The vigil, held annually by the Northeast Ohio Coalition for the Homeless is meant to highlight the experiences of unhoused people and ensure they don’t go unnoticed, Executive Director Christopher Knestrick said.
“We hold this public vigil for our people. We light a candle for each of them and we will say their name,” Knestrick said. “Let us find hope in this ritual and the truth that that no one will be forgotten by their friends. And there is a community to love them.
During the ceremony, attendees read the names of more than 50 community members who lost their lives and shared their own experiences.
“A lot of those names you read off of that list, I knew,” Michael Adkins, a West Virginia native living at a camp on Cleveland’s West 45th Street said. “I'll always remember them because I'm one of them.”
After singing What's Up by the 4 Non Blondes, Adkins shared a story of a friend and neighbor who is in the hospital after his tent caught fire.
But Adkins said he was encouraged seeing so many new people attending the vigil.
“That tells me there's a lot of support out here that we don't know we have,” he said. “I want to thank you guys for that.
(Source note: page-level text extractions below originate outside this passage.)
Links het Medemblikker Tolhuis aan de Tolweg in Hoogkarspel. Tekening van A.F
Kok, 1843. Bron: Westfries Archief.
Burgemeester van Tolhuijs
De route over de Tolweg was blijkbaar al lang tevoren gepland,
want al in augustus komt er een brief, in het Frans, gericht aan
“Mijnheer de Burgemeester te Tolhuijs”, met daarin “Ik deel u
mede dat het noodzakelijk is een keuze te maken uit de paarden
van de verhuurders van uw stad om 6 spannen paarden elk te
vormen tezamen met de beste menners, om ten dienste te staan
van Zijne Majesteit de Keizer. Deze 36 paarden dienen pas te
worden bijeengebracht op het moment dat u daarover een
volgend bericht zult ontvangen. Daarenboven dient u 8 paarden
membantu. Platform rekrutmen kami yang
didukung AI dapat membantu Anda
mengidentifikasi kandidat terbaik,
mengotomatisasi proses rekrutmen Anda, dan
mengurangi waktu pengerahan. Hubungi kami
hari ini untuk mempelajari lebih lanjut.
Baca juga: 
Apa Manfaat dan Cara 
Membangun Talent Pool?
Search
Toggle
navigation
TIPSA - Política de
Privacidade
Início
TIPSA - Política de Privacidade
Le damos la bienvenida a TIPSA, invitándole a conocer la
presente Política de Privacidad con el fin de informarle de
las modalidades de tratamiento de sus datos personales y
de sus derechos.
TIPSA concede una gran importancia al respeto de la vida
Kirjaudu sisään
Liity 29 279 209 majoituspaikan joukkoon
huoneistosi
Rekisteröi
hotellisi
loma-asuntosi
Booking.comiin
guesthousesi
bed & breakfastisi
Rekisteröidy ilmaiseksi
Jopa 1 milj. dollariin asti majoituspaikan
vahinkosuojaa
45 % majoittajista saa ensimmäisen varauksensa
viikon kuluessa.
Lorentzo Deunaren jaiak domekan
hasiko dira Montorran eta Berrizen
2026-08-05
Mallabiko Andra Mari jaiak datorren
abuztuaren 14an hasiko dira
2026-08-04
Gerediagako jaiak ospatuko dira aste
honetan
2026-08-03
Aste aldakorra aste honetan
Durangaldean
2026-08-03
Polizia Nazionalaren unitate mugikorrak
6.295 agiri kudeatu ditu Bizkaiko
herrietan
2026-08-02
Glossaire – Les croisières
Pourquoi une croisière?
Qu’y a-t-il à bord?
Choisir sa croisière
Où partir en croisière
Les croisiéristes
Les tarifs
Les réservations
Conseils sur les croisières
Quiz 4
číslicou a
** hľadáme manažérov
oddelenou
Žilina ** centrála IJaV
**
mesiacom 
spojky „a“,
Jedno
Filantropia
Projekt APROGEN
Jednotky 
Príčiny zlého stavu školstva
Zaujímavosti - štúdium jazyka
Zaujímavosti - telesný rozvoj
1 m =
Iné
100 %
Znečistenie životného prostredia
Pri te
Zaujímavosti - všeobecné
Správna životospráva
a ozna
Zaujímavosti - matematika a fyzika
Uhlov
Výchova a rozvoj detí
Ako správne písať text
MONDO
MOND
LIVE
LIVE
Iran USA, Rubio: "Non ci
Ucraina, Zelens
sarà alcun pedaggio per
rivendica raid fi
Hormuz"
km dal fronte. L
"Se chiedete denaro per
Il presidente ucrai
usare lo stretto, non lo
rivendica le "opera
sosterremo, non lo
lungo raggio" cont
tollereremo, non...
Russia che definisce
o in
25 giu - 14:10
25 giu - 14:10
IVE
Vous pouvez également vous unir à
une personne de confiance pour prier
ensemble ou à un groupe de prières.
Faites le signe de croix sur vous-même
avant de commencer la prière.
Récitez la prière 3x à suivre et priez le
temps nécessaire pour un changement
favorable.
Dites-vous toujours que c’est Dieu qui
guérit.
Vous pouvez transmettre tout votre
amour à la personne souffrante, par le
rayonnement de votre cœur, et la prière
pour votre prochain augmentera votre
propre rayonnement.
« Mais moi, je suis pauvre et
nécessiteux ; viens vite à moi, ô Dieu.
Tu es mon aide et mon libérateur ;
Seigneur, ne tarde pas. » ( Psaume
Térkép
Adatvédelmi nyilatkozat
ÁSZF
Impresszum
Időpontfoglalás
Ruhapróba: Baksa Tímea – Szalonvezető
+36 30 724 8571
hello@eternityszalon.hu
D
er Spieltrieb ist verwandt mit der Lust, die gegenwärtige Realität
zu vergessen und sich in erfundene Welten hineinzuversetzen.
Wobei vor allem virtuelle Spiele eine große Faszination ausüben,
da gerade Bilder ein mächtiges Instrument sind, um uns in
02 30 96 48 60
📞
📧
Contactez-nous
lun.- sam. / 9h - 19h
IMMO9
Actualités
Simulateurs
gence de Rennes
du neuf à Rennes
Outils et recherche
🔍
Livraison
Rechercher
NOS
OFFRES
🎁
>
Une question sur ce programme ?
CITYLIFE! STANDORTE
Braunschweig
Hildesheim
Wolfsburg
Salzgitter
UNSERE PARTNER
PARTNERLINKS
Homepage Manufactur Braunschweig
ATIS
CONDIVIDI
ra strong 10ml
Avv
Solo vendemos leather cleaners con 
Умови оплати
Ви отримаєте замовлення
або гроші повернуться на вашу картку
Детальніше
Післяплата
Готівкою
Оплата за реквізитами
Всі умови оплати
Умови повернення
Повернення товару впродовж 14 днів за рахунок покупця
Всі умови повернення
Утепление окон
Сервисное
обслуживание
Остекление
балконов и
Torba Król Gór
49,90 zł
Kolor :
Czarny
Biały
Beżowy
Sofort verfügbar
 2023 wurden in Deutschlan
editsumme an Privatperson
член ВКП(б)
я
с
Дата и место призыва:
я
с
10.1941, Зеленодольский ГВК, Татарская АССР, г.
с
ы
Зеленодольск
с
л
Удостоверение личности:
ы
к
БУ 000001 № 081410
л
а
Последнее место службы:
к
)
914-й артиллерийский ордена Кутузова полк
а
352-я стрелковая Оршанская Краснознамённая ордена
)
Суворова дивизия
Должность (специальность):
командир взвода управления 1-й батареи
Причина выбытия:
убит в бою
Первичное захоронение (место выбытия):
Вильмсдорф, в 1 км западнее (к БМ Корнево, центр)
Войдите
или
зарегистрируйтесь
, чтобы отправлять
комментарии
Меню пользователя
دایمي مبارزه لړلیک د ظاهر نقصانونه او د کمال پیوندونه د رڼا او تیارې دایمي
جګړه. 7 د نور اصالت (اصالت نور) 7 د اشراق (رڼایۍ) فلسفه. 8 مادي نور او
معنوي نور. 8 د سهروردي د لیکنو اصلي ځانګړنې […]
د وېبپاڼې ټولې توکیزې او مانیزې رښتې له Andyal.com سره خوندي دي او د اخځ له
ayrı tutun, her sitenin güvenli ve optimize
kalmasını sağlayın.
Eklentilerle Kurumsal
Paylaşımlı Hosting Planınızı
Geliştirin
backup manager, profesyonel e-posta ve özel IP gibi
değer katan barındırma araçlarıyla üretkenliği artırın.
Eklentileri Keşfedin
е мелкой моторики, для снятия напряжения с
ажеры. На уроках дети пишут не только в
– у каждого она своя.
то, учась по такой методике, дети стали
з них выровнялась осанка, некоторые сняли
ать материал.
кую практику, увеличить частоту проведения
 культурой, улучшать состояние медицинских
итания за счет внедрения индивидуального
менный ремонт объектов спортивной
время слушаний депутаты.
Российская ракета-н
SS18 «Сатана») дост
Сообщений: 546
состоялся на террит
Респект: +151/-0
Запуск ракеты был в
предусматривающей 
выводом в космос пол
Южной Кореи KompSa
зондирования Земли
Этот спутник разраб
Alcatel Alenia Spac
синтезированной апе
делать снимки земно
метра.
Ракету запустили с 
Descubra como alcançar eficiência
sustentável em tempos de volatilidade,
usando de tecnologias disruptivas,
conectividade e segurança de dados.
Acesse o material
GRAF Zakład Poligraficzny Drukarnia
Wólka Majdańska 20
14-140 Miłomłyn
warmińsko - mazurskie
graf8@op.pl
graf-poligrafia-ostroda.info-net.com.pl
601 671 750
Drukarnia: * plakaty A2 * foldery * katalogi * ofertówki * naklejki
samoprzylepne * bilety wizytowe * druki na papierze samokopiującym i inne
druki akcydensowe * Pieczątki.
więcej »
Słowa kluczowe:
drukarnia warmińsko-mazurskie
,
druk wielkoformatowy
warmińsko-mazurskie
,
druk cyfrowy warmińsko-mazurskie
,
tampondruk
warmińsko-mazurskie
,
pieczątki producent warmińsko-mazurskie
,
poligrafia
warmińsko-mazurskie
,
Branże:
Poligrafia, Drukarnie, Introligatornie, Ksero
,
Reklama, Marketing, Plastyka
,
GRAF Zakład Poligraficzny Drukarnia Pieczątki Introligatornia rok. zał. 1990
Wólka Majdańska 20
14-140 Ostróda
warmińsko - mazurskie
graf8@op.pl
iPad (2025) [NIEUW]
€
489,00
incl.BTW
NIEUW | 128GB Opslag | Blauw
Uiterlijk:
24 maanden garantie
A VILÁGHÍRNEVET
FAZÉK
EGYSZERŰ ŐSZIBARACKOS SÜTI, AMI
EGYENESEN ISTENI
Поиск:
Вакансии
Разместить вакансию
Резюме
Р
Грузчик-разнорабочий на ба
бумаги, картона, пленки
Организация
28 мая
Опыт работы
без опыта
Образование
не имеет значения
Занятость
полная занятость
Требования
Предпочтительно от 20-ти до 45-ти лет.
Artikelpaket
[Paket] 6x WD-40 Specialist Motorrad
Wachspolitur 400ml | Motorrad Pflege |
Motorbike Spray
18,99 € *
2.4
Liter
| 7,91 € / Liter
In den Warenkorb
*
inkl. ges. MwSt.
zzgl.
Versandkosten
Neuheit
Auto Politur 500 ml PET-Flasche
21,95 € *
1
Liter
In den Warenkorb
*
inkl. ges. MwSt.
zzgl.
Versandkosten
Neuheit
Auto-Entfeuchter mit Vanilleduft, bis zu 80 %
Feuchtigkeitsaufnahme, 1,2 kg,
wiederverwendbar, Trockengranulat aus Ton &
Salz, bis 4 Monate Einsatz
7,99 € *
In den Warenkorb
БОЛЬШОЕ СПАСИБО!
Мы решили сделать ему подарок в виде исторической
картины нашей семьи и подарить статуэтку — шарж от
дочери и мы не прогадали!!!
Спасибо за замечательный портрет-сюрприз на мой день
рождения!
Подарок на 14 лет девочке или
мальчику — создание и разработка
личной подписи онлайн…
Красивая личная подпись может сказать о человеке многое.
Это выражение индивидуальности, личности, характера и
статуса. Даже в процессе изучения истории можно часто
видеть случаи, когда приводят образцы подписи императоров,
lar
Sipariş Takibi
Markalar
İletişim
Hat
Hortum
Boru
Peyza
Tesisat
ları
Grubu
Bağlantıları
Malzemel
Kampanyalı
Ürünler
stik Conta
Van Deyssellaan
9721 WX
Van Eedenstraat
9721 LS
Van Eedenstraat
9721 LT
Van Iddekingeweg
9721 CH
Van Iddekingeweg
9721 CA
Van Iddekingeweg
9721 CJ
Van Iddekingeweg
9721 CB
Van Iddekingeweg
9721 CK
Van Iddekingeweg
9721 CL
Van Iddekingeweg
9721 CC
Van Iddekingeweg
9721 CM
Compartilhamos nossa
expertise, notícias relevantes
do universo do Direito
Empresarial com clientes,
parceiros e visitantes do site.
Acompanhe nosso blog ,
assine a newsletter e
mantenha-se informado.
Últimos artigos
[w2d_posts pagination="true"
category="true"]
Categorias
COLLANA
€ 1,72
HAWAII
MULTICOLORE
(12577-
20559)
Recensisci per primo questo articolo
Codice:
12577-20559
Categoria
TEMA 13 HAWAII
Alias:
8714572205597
I'm looking at a crowd that I'm not used to seeing.”
Homelessness reached a record high in 2022, due, in part, to lack of affordable housing and increases in rent prices, according to a report by the U.S. Department of Housing and Urban Development.
In Ohio, 8,810 households experienced homelessness in 2023, according to the department's Point-in-Time Count.
Speaker Brenda Folmar said she experienced homelessness, and encouraged others to withhold judgment on the unhoused, since it can happen to anyone.
“Some come from good homes, bad homes in between homes,” she said. “While you're looking and laughing and eyeballing and talking and texting, you better watch it, I'm telling you, because you don't know what boat you're going to fall in.”
The city of Cleveland is engaging in outreach to find ways to adequately address homelessness, Special Assistant to the Mayor for Planning Emily Collins said.
“There are a lot of gaps and it's not just the city, but also the county that's looking strategically to fill those gaps,” she said. “There is a lot of opportunity for coordination and support to outreach partners for the purpose of housing Cleveland. So, I think we all have the same goals and we just need to work together to get there.”